I visit the fridge for cold apple juice that I bought in a fit of extravagance. Usually juice is never bought in my household. There’s no need for it since the blessed water from the well of Guðmundur the Good runs from the taps. The first thing Heiður does when she returns from abroad is take a big gulp of pure Icelandic tap water. I understand her perfectly. I only wish that I got to return as often from abroad as she does in order to quaff the water at home.
I can understand how she has the heart to spend so much time away from Iceland, but I don’t understand how she has the heart to be separated from her golden boyfriend for such long periods. I’m not certain that I would want that.

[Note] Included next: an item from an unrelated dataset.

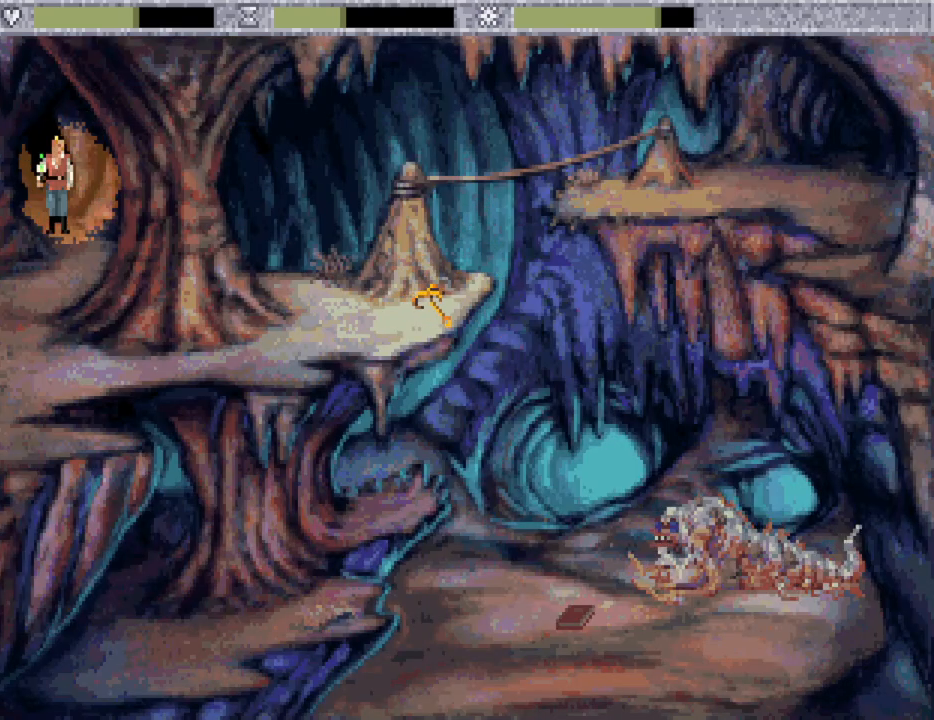
{"keys": [], "mouse": [], "events": [[17, "mouse_mb4", "down"], [100, "mouse_mb4", "up"], [200, "mouse_wheel", "down"], [300, "mouse_wheel", "up"]]}
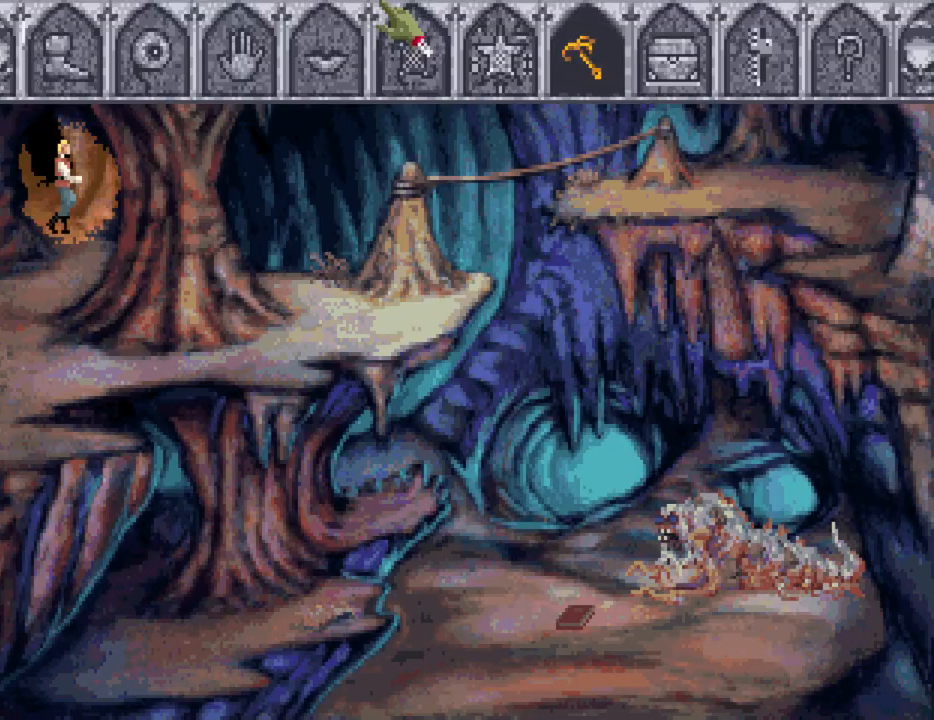
{"keys": [], "mouse": [], "events": [[367, "mouse_wheel", "down"], [450, "mouse_wheel", "up"]]}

Anyone with such a boyfriend must surely be willing to sacrifice a lot for the chance to hug him as often as possible and rest in his blissful embrace, to let her ears be stirred by his breezy baritone.
I’m lucky enough to possess an entire cassette with him singing, permitting me to remember how he looked at me as he sang on New Year’s Eve. His voice is the only thing that’s allowed to disturb the silence of mine this night. Leise flehen.

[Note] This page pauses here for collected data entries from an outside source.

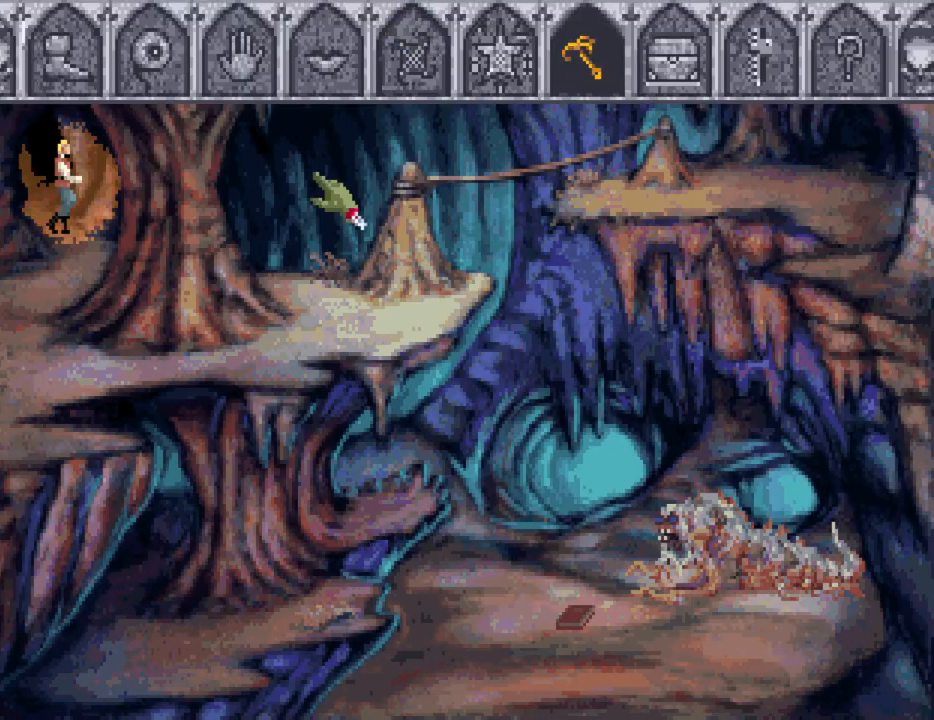
{"keys": [], "mouse": ["wheel"], "events": [[467, "mouse_wheel", "down"]]}
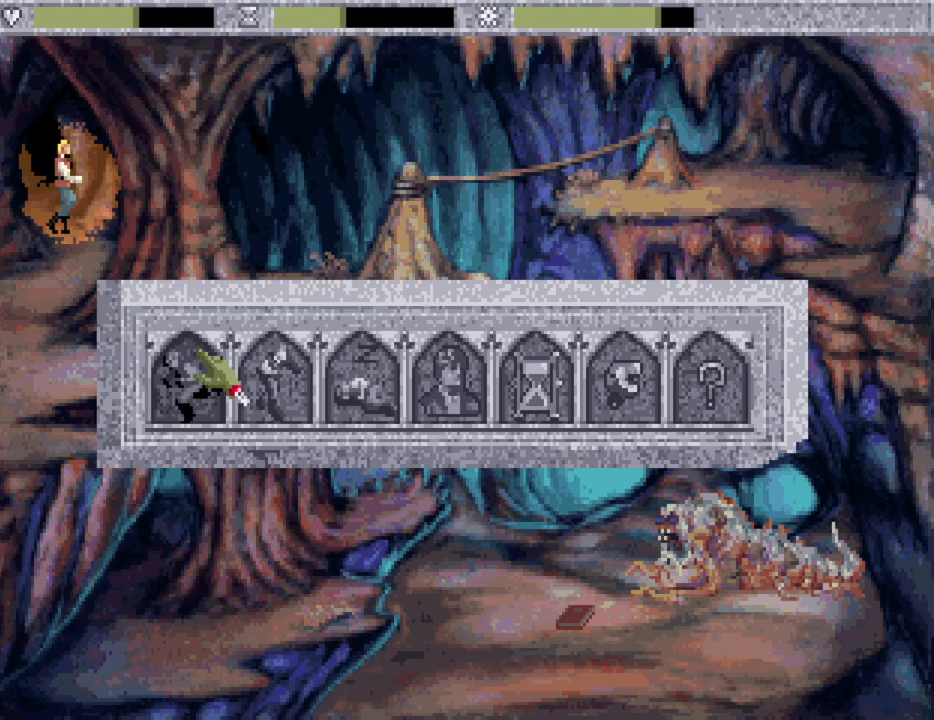
{"keys": [], "mouse": [], "events": [[17, "mouse_wheel", "up"], [200, "mouse_mb4", "down"], [250, "mouse_mb4", "up"], [383, "mouse_mb4", "down"], [433, "mouse_mb4", "up"]]}
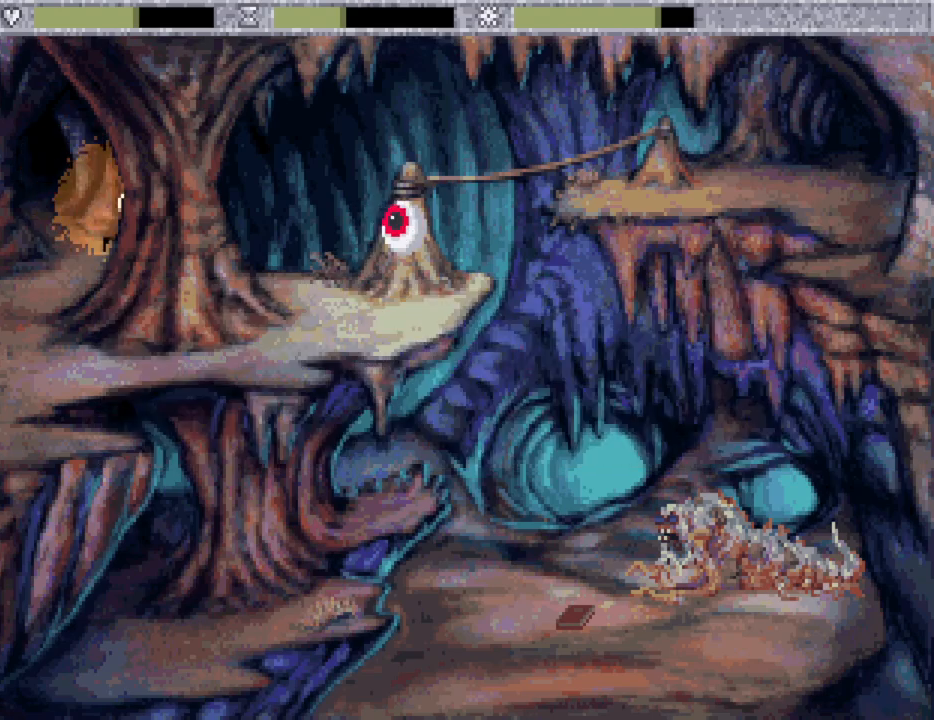
{"keys": [], "mouse": [], "events": [[167, "mouse_mb4", "down"], [267, "mouse_mb4", "up"], [400, "mouse_wheel", "down"], [500, "mouse_wheel", "up"]]}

I can’t bring myself to go to bed though I’m sleepy and I’ve put on my ivory-colored silk nightgown that I bought for a bargain at a flea market in Perpignan, in a little alley just off what I called Cherry Square. I can’t bring myself to sleep even though I’m tired, because I want to think, in a blissful moment of peace. On one of the relatively rare nights when I know where Edda’s resting.
In a hospital bed.
I was hoping to get her into therapy directly after her hospital stay, but she went berserk when I mentioned it. I was astounded to see such an animated response from such a sickly girl.
How far down does she have to go in order to change direction?
All the way?
To a place where there are no roads.
At this sweet moment, I shouldn’t be thinking about it.
SWEET MOMENT.
The Lord is my shepherd, I shall not want.
He comforts my soul.
Here he sat, just before Easter, the man who drove me home from the supermarket, comforted my soul, and smiled a single smile that filled the room, adding light-years of memories to my life by doing nothing and saying nothing special.
I imagine putting my mouth to his mouth, getting to stroke the back of his hand, falling asleep with his breath on my cheek. Having a name for me when we were children— the foreign girl —must have been something akin to love, at least something that didn’t disappear completely, whatever it was, and made its presence known when the foreign girl from the swimming lessons showed up again at the bar in Esja after all those years, still a girl, yet now the mother of a teenager.